> **Work order**
Pictures in the entries below are excluded; copy only the lines from the one containing "a court attendance notice or other process being issued, or" to the one containing "Office of Youth Ministry Liability Form", both included.

> **Task data**
►
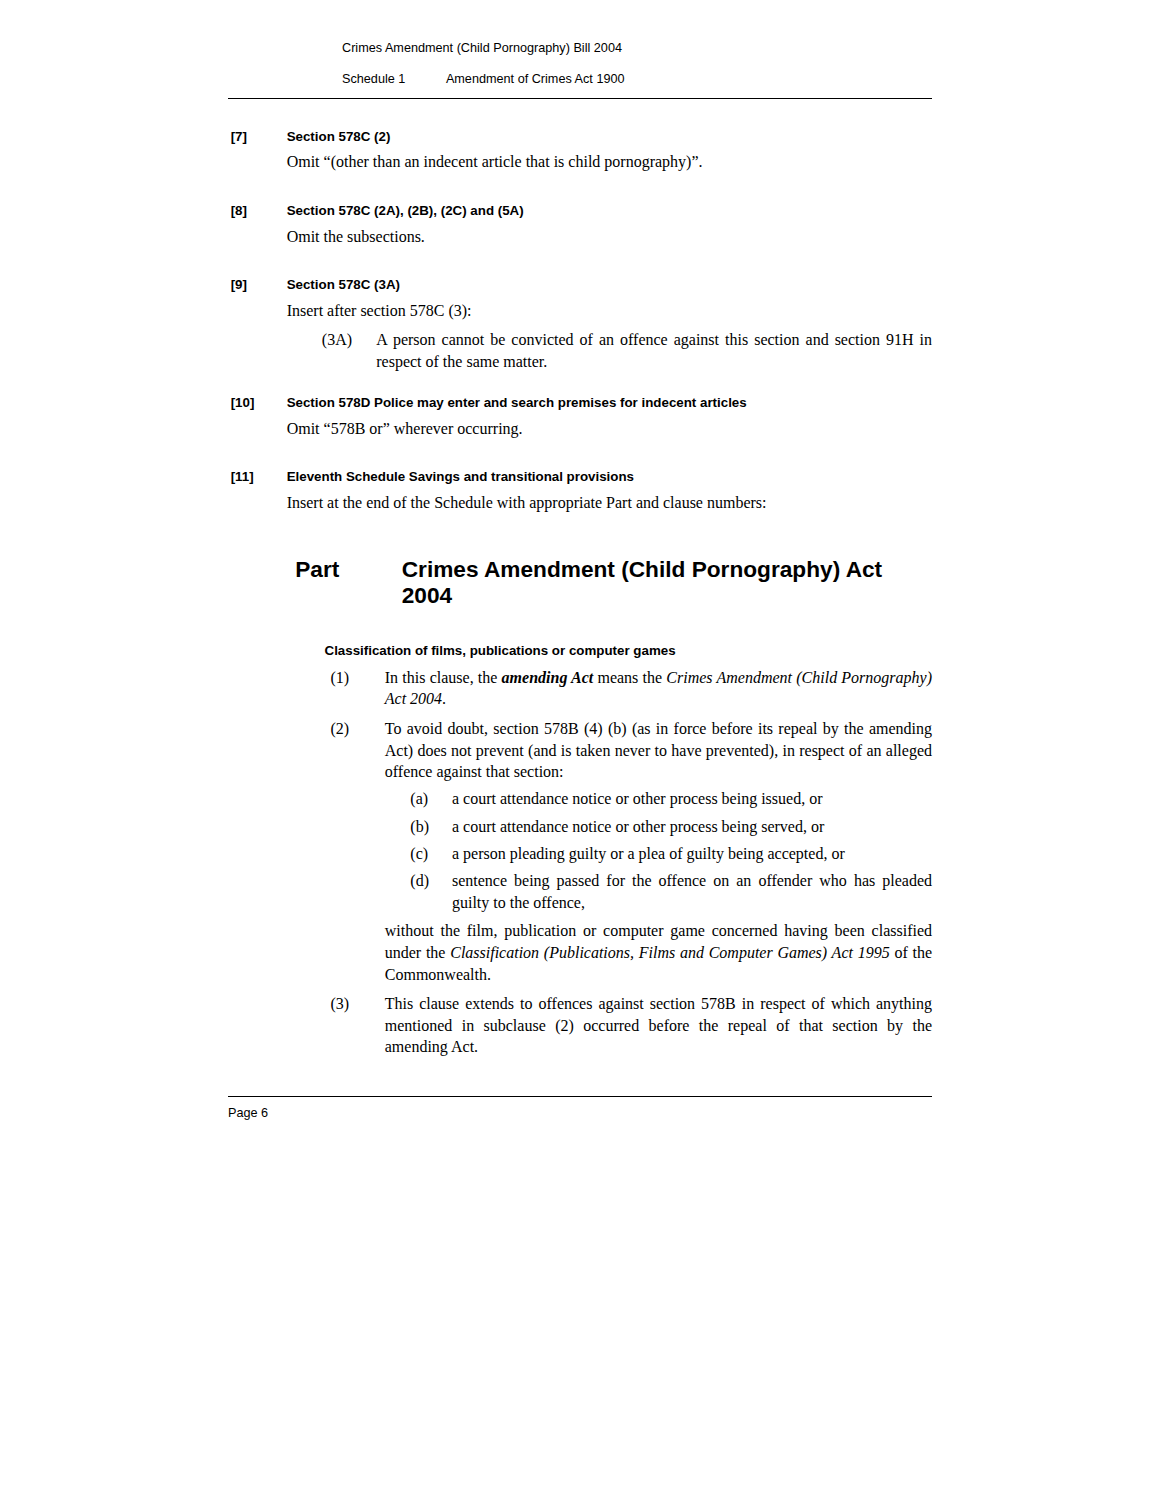Crimes Amendment (Child Pornography) Bill 2004
Schedule 1 Amendment of Crimes Act 1900
[7]
Section 578C (2)
Omit “(other than an indecent article that is child pornography)”.
[8]
Section 578C (2A), (2B), (2C) and (5A)
Omit the subsections.
[9]
Section 578C (3A)
Insert after section 578C (3):
(3A)
A person cannot be convicted of an offence against this section and section 91H in respect of the same matter.
[10]
Section 578D Police may enter and search premises for indecent articles
Omit “578B or” wherever occurring.
[11]
Eleventh Schedule Savings and transitional provisions
Insert at the end of the Schedule with appropriate Part and clause numbers:
Part Crimes Amendment (Child Pornography) Act 2004
Classification of films, publications or computer games
(1)
In this clause, the amending Act means the Crimes Amendment (Child Pornography) Act 2004.
(2)
To avoid doubt, section 578B (4) (b) (as in force before its repeal by the amending Act) does not prevent (and is taken never to have prevented), in respect of an alleged offence against that section:
(a)
a court attendance notice or other process being issued, or
(b)
a court attendance notice or other process being served, or
(c)
a person pleading guilty or a plea of guilty being accepted, or
(d)
sentence being passed for the offence on an offender who has pleaded guilty to the offence,
without the film, publication or computer game concerned having been classified under the Classification (Publications, Films and Computer Games) Act 1995 of the Commonwealth.
(3)
This clause extends to offences against section 578B in respect of which anything mentioned in subclause (2) occurred before the repeal of that section by the amending Act.
Page 6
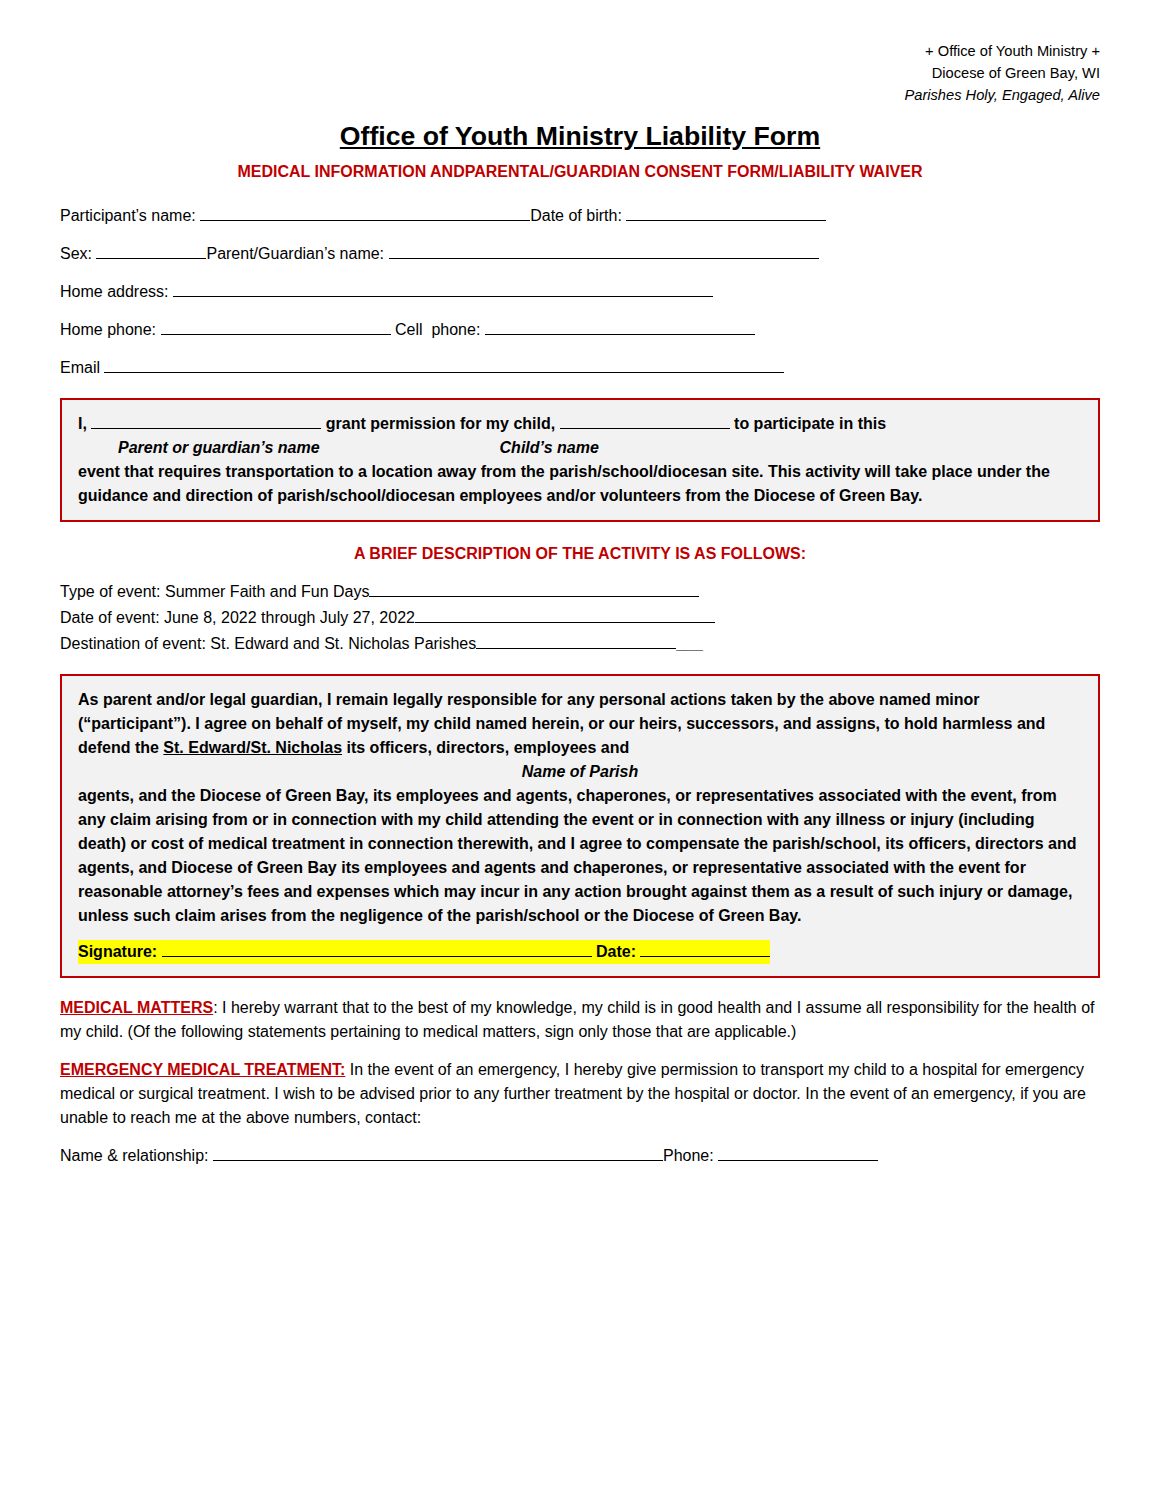+ Office of Youth Ministry +
Diocese of Green Bay, WI
Parishes Holy, Engaged, Alive
Office of Youth Ministry Liability Form
MEDICAL INFORMATION ANDPARENTAL/GUARDIAN CONSENT FORM/LIABILITY WAIVER
Participant’s name: Date of birth:
Sex: Parent/Guardian’s name:
Home address:
Home phone: Cell phone:
Email
I, grant permission for my child, to participate in this
Parent or guardian’s nameChild’s name
event that requires transportation to a location away from the parish/school/diocesan site. This activity will take place under the guidance and direction of parish/school/diocesan employees and/or volunteers from the Diocese of Green Bay.
A BRIEF DESCRIPTION OF THE ACTIVITY IS AS FOLLOWS:
Type of event: Summer Faith and Fun Days
Date of event: June 8, 2022 through July 27, 2022
Destination of event: St. Edward and St. Nicholas Parishes ___
As parent and/or legal guardian, I remain legally responsible for any personal actions taken by the above named minor (“participant”). I agree on behalf of myself, my child named herein, or our heirs, successors, and assigns, to hold harmless and defend the St. Edward/St. Nicholas its officers, directors, employees and
Name of Parish
agents, and the Diocese of Green Bay, its employees and agents, chaperones, or representatives associated with the event, from any claim arising from or in connection with my child attending the event or in connection with any illness or injury (including death) or cost of medical treatment in connection therewith, and I agree to compensate the parish/school, its officers, directors and agents, and Diocese of Green Bay its employees and agents and chaperones, or representative associated with the event for reasonable attorney’s fees and expenses which may incur in any action brought against them as a result of such injury or damage, unless such claim arises from the negligence of the parish/school or the Diocese of Green Bay.
Signature: Date:
MEDICAL MATTERS: I hereby warrant that to the best of my knowledge, my child is in good health and I assume all responsibility for the health of my child. (Of the following statements pertaining to medical matters, sign only those that are applicable.)
EMERGENCY MEDICAL TREATMENT: In the event of an emergency, I hereby give permission to transport my child to a hospital for emergency medical or surgical treatment. I wish to be advised prior to any further treatment by the hospital or doctor. In the event of an emergency, if you are unable to reach me at the above numbers, contact:
Name & relationship: Phone:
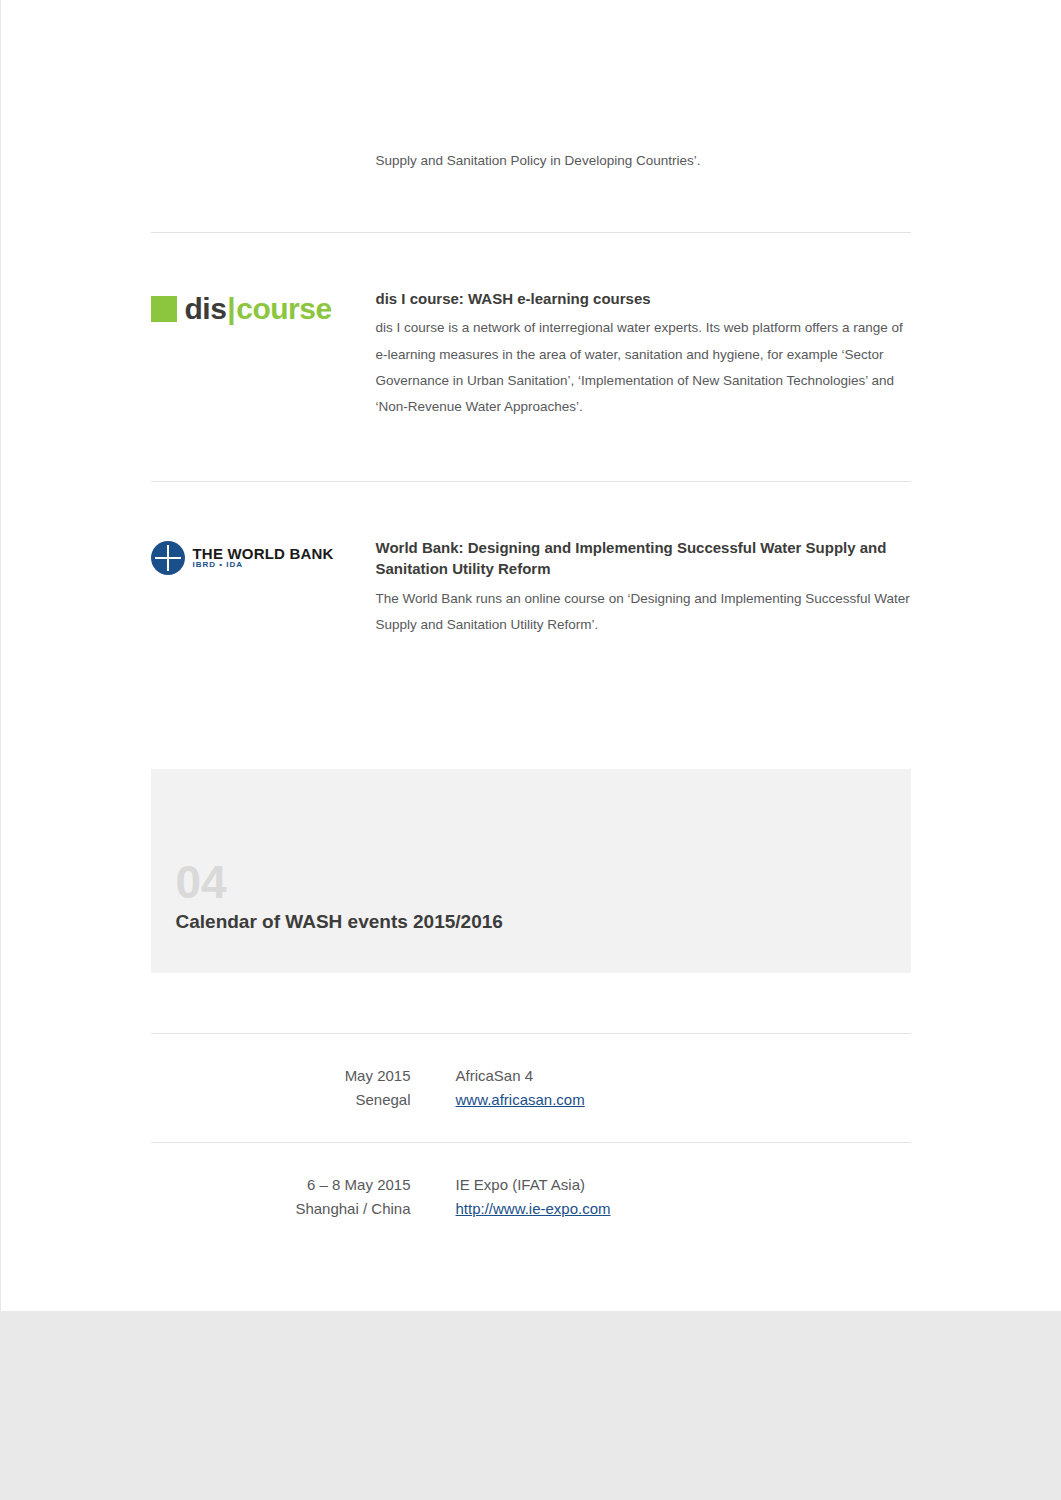Supply and Sanitation Policy in Developing Countries’.
dis|course
dis I course: WASH e-learning courses
dis I course is a network of interregional water experts. Its web platform offers a range of e-learning measures in the area of water, sanitation and hygiene, for example ‘Sector Governance in Urban Sanitation’, ‘Implementation of New Sanitation Technologies’ and ‘Non-Revenue Water Approaches’.
THE WORLD BANK
IBRD • IDA
World Bank: Designing and Implementing Successful Water Supply and Sanitation Utility Reform
The World Bank runs an online course on ‘Designing and Implementing Successful Water Supply and Sanitation Utility Reform’.
04
Calendar of WASH events 2015/2016
| May 2015 Senegal | AfricaSan 4 www.africasan.com |
| 6 – 8 May 2015 Shanghai / China | IE Expo (IFAT Asia) http://www.ie-expo.com |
◄
> **Answer space**
a court attendance notice or other process being issued, or
(b)
a court attendance notice or other process being served, or
(c)
a person pleading guilty or a plea of guilty being accepted, or
(d)
sentence being passed for the offence on an offender who has pleaded guilty to the offence,
without the film, publication or computer game concerned having been classified under the Classification (Publications, Films and Computer Games) Act 1995 of the Commonwealth.
(3)
This clause extends to offences against section 578B in respect of which anything mentioned in subclause (2) occurred before the repeal of that section by the amending Act.
Page 6
+ Office of Youth Ministry +
Diocese of Green Bay, WI
Parishes Holy, Engaged, Alive
Office of Youth Ministry Liability Form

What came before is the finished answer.